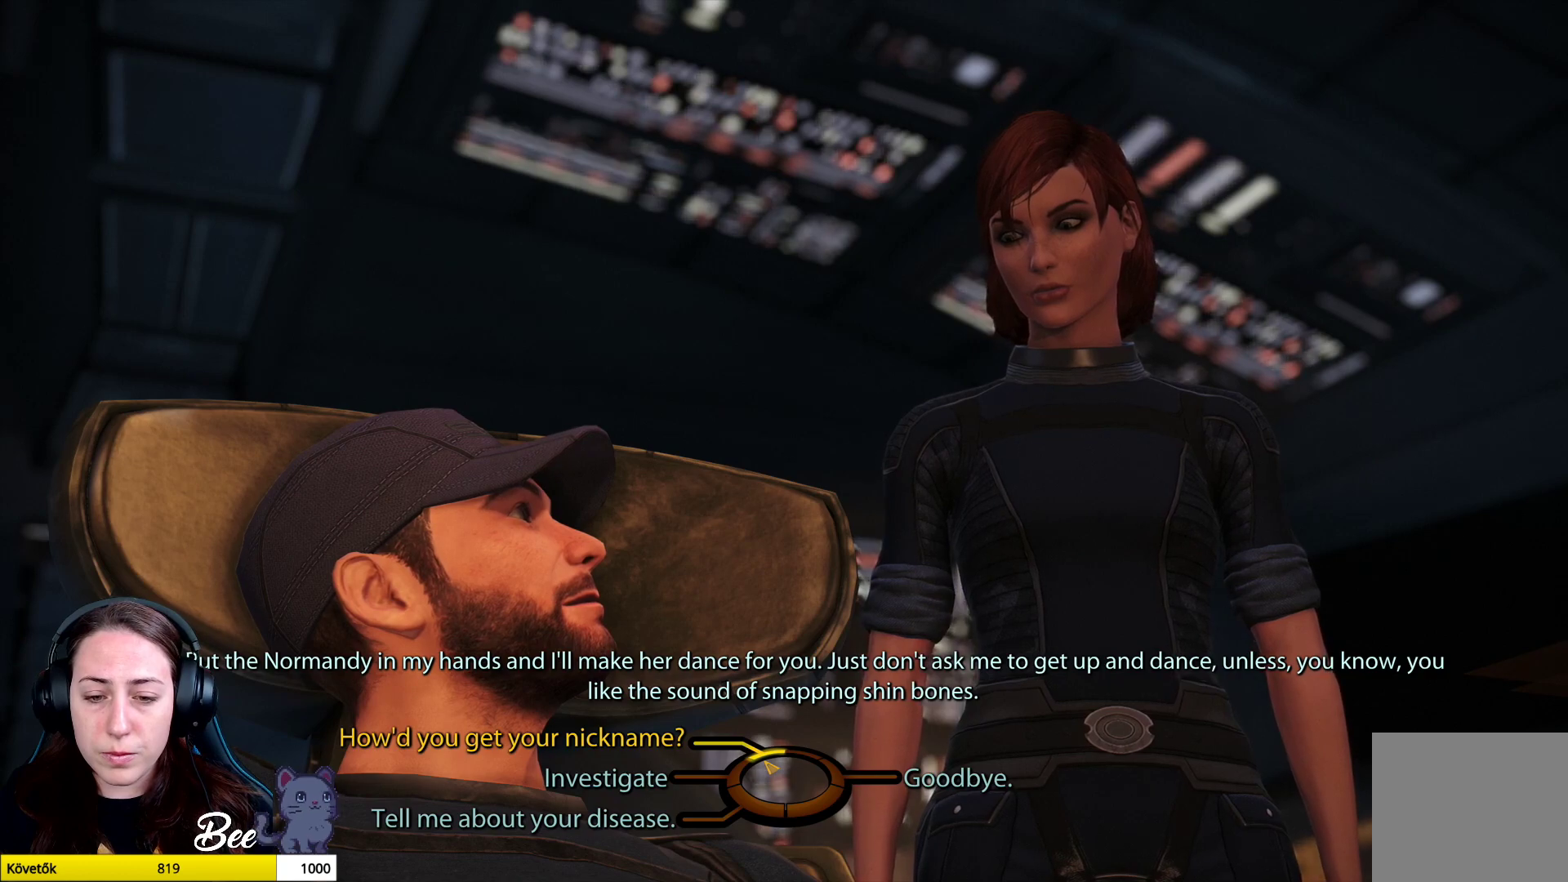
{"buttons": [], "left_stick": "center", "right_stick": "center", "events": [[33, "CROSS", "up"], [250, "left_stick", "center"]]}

------------

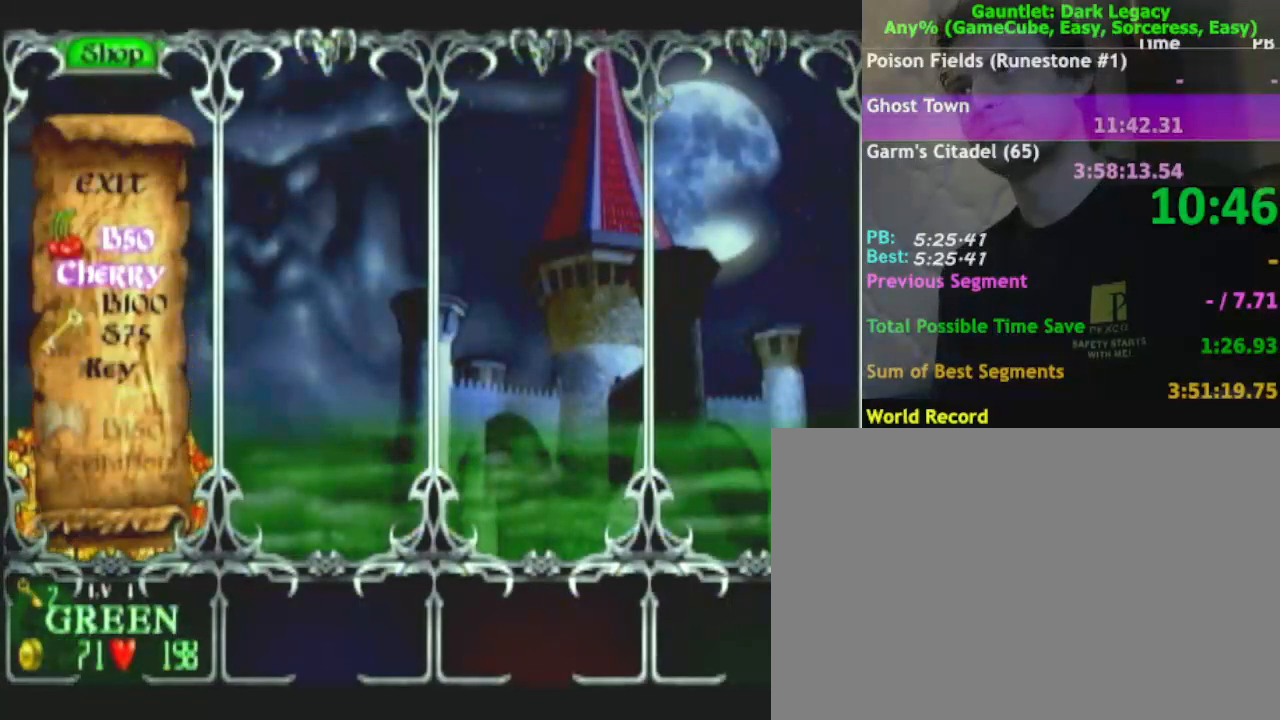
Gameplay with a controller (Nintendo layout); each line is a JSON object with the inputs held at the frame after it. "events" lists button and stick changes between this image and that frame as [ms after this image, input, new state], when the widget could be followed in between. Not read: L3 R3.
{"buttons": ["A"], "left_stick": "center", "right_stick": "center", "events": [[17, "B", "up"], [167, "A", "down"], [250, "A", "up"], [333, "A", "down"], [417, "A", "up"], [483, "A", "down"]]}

------------

[Aim of the exercise]: Go through the data and show each line that holds "buttons".

[Response area]:
{"buttons": [], "left_stick": "center", "right_stick": "center", "events": [[33, "CROSS", "up"], [250, "left_stick", "center"]]}
{"buttons": ["A"], "left_stick": "center", "right_stick": "center", "events": [[17, "B", "up"], [167, "A", "down"], [250, "A", "up"], [333, "A", "down"], [417, "A", "up"], [483, "A", "down"]]}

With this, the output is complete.